— Your assignment —
Quote the liver transplant passage from "The observed 3-year" to "explant (P = .28).".

— Reading passage —

3.4 | Post-LT outcomes

Median post-LT follow-up time was 1.8 years (IQR 0.7–2.2). Overall Kaplan-Meier post-LT survival at 1 and 3 years was 92.1% (95% CI: 88.3–94.7) and 81.7% (73.8–87.4), respectively.

The observed 3-year post-LT survival was higher at 90.8% among those without HCC on explant when compared to the 3-year post-LT survival of 80.3% in those with HCC on explant, although the difference did not achieve statistical significance (P = .39). No post-LT HCC recurrence was identified among the 35 patients without HCC on explant, whereas the Kaplan-Meier probability of HCC recurrence 3 years after LT was 4.4% (95% CI: 1.9–9.8) in those with HCC found on explant (P = .28).

4 | DISCUSSION

Harper et al13 recently analyzed over 4500 LT recipients in the OPTN explant pathology file in place since April 2012 and found that 22.7% of patients exceeded T2 criteria on explant. The rate of under staging did not change significantly after LI-RADS implementation. In the present study, we focused on the rate of misdiagnosis in patients undergoing LT for presumed T2 HCC who did not receive LRT prior to LT, as the absence of viable HCC in the explant could be due to either misdiagnosis or a complete response to LRT. Our analysis on patients who did not receive any LRT prior to LT demonstrated an 11% rate of misdiagnosis with no HCC in the explant. The median waitlist time in these patients was very short at only 1.7 months. The rate of misdiagnosis did not change significantly after the implementation of LI-RADS in October 2013. This observation suggests that accurate interpretation of imaging using the LI-RADS system may still be a work in progress. It has been shown that a significant interob-server variability exists among radiologists to diagnose and stage HCC based on cross-sectional imaging.14 This also brings up the question of whether there are specific subgroups with T2 HCC that are more prone to diagnostic errors.

We have originally hypothesized a higher misdiagnosis rate in a subset of T2 HCC with multiple small lesions all under 2 cm. MRI is only 52–62% sensitive for the diagnosis of small tumors <2 cm,15,16 and smaller tumors appear to show less pronounced delayed washout compared to larger HCC.17 Samoylova et al18 previously found that post-LT HCC recurrence risk was significantly lower in patients with 2–3 nodules all <2 cm compared to others within stage T2, raising the suspicion that some of these patients might not even have HCC and received unnecessary LT. However, our analysis did not demonstrate a significant difference in the misdiagnosis rate when comparing this specific category with other subgroups within T2 HCC (Table 3). Surprisingly, neither the largest tumor diameter, number of tumor nodules, nor total tumor diameter correlated with the risk for HCC misdiagnosis.

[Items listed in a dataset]
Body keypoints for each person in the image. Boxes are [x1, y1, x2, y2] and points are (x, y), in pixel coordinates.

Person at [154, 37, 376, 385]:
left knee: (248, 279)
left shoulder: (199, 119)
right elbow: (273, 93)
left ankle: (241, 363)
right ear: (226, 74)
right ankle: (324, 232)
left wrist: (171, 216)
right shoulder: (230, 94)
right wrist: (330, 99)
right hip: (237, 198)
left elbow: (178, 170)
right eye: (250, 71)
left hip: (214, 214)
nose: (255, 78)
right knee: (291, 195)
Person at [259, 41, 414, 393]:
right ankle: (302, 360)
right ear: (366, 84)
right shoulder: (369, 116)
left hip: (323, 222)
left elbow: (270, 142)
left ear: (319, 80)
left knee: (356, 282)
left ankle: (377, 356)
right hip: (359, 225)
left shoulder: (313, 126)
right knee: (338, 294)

— Response area —
The observed 3-year post-LT survival was higher at 90.8% among those without HCC on explant when compared to the 3-year post-LT survival of 80.3% in those with HCC on explant, although the difference did not achieve statistical significance (P = .39). No post-LT HCC recurrence was identified among the 35 patients without HCC on explant, whereas the Kaplan-Meier probability of HCC recurrence 3 years after LT was 4.4% (95% CI: 1.9–9.8) in those with HCC found on explant (P = .28).